*** Input data Section Begins ***
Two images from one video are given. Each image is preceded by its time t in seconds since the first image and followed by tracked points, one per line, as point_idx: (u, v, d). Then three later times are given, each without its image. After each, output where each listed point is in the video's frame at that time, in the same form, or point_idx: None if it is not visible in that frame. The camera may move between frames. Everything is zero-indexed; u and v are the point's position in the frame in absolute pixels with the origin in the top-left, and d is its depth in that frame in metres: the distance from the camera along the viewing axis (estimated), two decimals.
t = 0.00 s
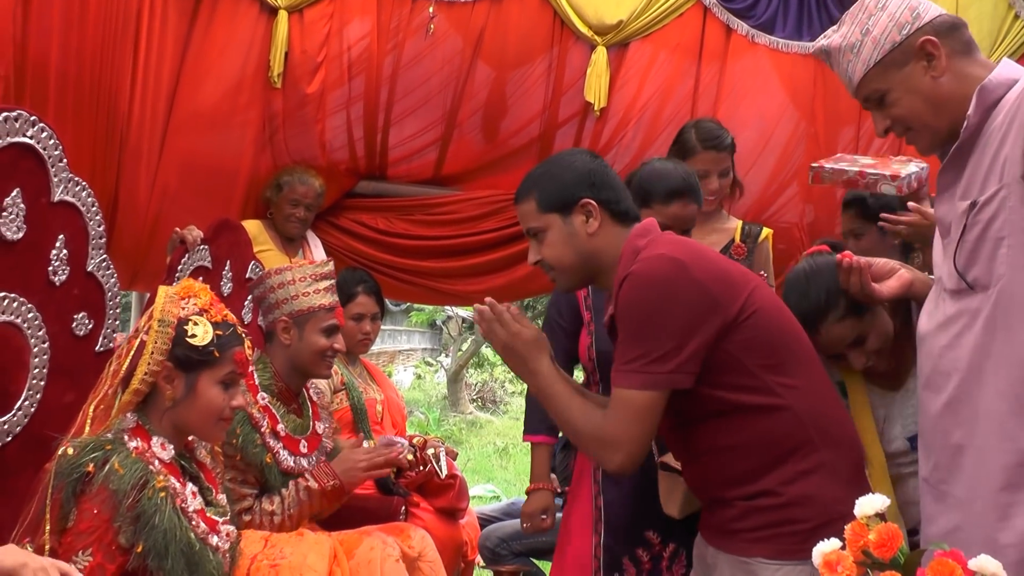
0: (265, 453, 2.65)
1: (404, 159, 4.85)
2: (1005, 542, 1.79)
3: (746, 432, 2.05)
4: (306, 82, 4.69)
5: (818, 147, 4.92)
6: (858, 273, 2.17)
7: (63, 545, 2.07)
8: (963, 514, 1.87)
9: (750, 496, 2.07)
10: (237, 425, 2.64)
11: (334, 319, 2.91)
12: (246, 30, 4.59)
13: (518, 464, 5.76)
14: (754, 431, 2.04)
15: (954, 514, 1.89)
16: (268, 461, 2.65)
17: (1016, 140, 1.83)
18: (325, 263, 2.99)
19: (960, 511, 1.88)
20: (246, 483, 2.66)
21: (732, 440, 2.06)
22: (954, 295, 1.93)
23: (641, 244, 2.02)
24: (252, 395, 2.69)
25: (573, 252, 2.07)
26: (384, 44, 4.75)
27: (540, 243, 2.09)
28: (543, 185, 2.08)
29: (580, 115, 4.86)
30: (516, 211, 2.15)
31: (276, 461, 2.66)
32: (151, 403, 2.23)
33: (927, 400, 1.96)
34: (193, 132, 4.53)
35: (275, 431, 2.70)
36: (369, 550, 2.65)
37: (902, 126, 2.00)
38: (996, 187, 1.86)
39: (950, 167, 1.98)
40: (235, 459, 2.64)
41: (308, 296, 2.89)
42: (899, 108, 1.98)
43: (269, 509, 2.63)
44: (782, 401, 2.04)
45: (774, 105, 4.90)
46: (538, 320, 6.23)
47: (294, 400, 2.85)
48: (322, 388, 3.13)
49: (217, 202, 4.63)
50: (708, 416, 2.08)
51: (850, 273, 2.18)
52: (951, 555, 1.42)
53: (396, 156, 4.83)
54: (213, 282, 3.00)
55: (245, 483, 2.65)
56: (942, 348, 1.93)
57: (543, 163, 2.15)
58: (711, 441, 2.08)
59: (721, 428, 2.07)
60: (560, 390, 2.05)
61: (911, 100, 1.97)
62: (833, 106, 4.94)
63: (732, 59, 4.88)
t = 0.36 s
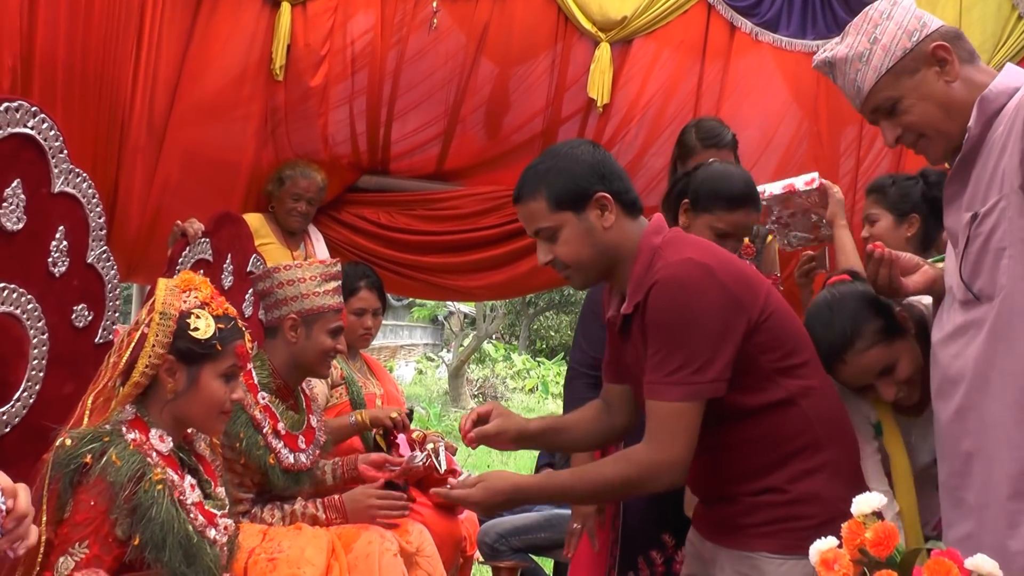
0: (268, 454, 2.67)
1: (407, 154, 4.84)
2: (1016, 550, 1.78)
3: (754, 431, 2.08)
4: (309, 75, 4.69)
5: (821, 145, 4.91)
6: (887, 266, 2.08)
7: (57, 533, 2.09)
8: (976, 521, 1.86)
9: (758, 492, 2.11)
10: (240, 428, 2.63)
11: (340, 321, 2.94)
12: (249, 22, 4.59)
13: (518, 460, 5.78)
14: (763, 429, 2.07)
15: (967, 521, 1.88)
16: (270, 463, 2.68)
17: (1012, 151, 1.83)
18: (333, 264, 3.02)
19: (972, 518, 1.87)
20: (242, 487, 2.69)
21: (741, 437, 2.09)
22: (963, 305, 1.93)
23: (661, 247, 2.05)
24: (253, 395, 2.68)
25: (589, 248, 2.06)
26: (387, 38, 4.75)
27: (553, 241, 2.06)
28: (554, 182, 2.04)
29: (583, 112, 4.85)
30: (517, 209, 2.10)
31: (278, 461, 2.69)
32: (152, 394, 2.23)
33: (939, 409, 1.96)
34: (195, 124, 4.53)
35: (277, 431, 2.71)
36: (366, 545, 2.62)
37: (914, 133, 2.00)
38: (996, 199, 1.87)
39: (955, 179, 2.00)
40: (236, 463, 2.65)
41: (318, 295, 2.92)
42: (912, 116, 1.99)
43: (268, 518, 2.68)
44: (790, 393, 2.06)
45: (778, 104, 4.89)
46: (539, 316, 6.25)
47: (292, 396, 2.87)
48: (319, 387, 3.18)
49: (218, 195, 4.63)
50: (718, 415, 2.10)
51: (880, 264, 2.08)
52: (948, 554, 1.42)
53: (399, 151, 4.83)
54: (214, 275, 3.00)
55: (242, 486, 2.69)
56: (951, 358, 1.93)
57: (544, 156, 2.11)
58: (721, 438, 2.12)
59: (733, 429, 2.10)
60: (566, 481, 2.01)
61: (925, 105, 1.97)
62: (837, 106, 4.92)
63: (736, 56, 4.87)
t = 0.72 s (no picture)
0: (268, 454, 2.67)
1: (403, 151, 4.83)
2: (1017, 537, 1.74)
3: (749, 426, 2.08)
4: (303, 72, 4.67)
5: (816, 139, 4.92)
6: (892, 241, 2.19)
7: (94, 547, 2.08)
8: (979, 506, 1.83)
9: (753, 488, 2.11)
10: (239, 428, 2.63)
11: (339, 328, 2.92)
12: (242, 21, 4.58)
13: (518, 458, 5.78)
14: (757, 423, 2.07)
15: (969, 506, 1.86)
16: (269, 463, 2.67)
17: None
18: (337, 268, 2.98)
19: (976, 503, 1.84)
20: (240, 487, 2.69)
21: (736, 432, 2.09)
22: (980, 291, 1.90)
23: (657, 250, 2.04)
24: (252, 394, 2.67)
25: (580, 249, 2.03)
26: (382, 34, 4.73)
27: (544, 241, 2.03)
28: (547, 180, 2.00)
29: (579, 107, 4.85)
30: (506, 206, 2.06)
31: (277, 461, 2.69)
32: (149, 395, 2.23)
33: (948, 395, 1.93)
34: (190, 123, 4.52)
35: (275, 430, 2.71)
36: (363, 542, 2.63)
37: (939, 115, 1.94)
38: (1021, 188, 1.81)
39: (975, 167, 1.96)
40: (233, 462, 2.65)
41: (317, 302, 2.89)
42: (941, 96, 1.93)
43: (264, 517, 2.67)
44: (786, 387, 2.06)
45: (773, 98, 4.89)
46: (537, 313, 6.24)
47: (290, 396, 2.87)
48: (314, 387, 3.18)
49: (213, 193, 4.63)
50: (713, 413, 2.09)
51: (886, 239, 2.19)
52: (942, 548, 1.42)
53: (394, 148, 4.82)
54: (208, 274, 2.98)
55: (238, 487, 2.68)
56: (963, 343, 1.89)
57: (535, 152, 2.06)
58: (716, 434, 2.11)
59: (727, 423, 2.09)
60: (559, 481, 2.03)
61: (954, 87, 1.92)
62: (832, 100, 4.92)
63: (732, 51, 4.87)
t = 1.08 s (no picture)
0: (268, 452, 2.67)
1: (399, 148, 4.83)
2: None
3: (746, 420, 2.08)
4: (300, 70, 4.67)
5: (813, 133, 4.92)
6: (904, 229, 2.18)
7: (125, 548, 2.07)
8: (989, 493, 1.82)
9: (751, 482, 2.11)
10: (240, 425, 2.64)
11: (336, 329, 2.91)
12: (239, 20, 4.58)
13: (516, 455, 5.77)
14: (753, 417, 2.08)
15: (979, 493, 1.84)
16: (270, 460, 2.67)
17: None
18: (337, 271, 2.99)
19: (985, 491, 1.82)
20: (239, 484, 2.68)
21: (732, 427, 2.09)
22: (994, 282, 1.90)
23: (648, 244, 2.05)
24: (253, 391, 2.69)
25: (568, 246, 2.03)
26: (378, 32, 4.72)
27: (531, 238, 2.02)
28: (536, 176, 2.00)
29: (575, 103, 4.85)
30: (494, 202, 2.06)
31: (278, 459, 2.69)
32: (155, 394, 2.22)
33: (958, 384, 1.92)
34: (185, 121, 4.51)
35: (276, 429, 2.71)
36: (363, 539, 2.64)
37: (955, 108, 1.97)
38: None
39: (988, 162, 1.95)
40: (233, 459, 2.65)
41: (315, 303, 2.90)
42: (957, 89, 1.96)
43: (264, 515, 2.66)
44: (780, 381, 2.08)
45: (770, 92, 4.89)
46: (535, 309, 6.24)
47: (292, 395, 2.87)
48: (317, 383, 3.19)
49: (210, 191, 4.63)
50: (710, 409, 2.10)
51: (897, 227, 2.18)
52: (942, 540, 1.43)
53: (391, 145, 4.81)
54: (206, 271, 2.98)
55: (239, 484, 2.68)
56: (976, 332, 1.90)
57: (525, 148, 2.06)
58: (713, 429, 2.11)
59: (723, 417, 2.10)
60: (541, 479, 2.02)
61: (970, 80, 1.95)
62: (828, 94, 4.92)
63: (728, 46, 4.87)
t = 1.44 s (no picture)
0: (268, 444, 2.67)
1: (405, 143, 4.82)
2: None
3: (753, 418, 2.08)
4: (305, 65, 4.66)
5: (819, 132, 4.91)
6: (933, 217, 2.20)
7: (144, 540, 2.08)
8: (1010, 488, 1.81)
9: (758, 480, 2.11)
10: (240, 415, 2.64)
11: (339, 327, 2.90)
12: (245, 15, 4.57)
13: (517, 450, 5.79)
14: (760, 414, 2.07)
15: (999, 488, 1.83)
16: (270, 452, 2.67)
17: None
18: (341, 266, 2.96)
19: (1006, 485, 1.82)
20: (244, 472, 2.68)
21: (740, 425, 2.08)
22: (1018, 278, 1.88)
23: (650, 241, 2.05)
24: (259, 383, 2.70)
25: (566, 241, 2.02)
26: (384, 28, 4.71)
27: (530, 230, 2.01)
28: (538, 169, 2.00)
29: (582, 99, 4.83)
30: (497, 193, 2.06)
31: (278, 452, 2.69)
32: (161, 387, 2.22)
33: (977, 379, 1.90)
34: (191, 115, 4.50)
35: (278, 423, 2.72)
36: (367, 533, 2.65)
37: (978, 96, 1.86)
38: None
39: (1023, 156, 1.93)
40: (235, 448, 2.65)
41: (316, 299, 2.90)
42: (982, 77, 1.85)
43: (269, 506, 2.66)
44: (786, 380, 2.08)
45: (777, 90, 4.88)
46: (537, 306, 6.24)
47: (298, 392, 2.87)
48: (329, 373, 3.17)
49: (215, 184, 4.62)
50: (716, 406, 2.09)
51: (926, 215, 2.19)
52: (953, 541, 1.42)
53: (396, 140, 4.80)
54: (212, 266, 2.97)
55: (244, 472, 2.68)
56: (999, 328, 1.87)
57: (531, 141, 2.06)
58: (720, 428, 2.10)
59: (730, 414, 2.09)
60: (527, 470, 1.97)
61: (997, 71, 1.83)
62: (834, 93, 4.91)
63: (734, 43, 4.87)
*** Input data Section Ends ***
#### Exercise details
Within the listing above, extract exactly the lines from the line with "31: (276, 461, 2.66)" to the line with "42: (899, 108, 1.98)", the two named lines included, and no others.

#### Reply to the exercise
31: (276, 461, 2.66)
32: (151, 403, 2.23)
33: (927, 400, 1.96)
34: (193, 132, 4.53)
35: (275, 431, 2.70)
36: (369, 550, 2.65)
37: (902, 126, 2.00)
38: (996, 187, 1.86)
39: (950, 167, 1.98)
40: (235, 459, 2.64)
41: (308, 296, 2.89)
42: (899, 108, 1.98)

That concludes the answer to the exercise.